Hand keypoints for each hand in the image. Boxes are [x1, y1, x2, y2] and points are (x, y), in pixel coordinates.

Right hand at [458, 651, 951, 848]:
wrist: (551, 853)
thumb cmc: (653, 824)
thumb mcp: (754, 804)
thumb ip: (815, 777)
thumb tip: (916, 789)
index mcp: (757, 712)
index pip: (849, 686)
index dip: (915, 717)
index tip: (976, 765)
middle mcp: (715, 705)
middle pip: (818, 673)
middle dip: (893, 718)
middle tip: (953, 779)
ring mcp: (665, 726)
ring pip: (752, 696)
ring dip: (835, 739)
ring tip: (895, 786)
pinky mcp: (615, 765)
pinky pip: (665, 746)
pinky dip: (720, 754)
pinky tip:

--------------------

## [Problem statement]
Needed here are the exact lines from the start of the material through the line that contains "pinky dip: (720, 754)", and no others.

## [Completed exercise]
Hand keypoints for each hand in the image. Boxes are [x1, y1, x2, y2] and points are (x, y), in pixel coordinates.

Right hand at [458, 651, 951, 848]:
wrist: (551, 853)
thumb cmc: (653, 824)
thumb mcp: (754, 804)
thumb ip: (815, 777)
thumb tip: (916, 789)
index mcp: (757, 712)
index pip: (849, 686)
index dip: (915, 717)
index tip: (976, 765)
middle mcp: (715, 705)
middle pip: (818, 673)
middle dip: (893, 718)
middle tip: (953, 779)
ring mcp: (665, 726)
ring pip: (752, 696)
ring dip: (835, 739)
ring tip: (895, 786)
pinky mcp: (615, 765)
pinky pip: (665, 746)
pinky dip: (720, 754)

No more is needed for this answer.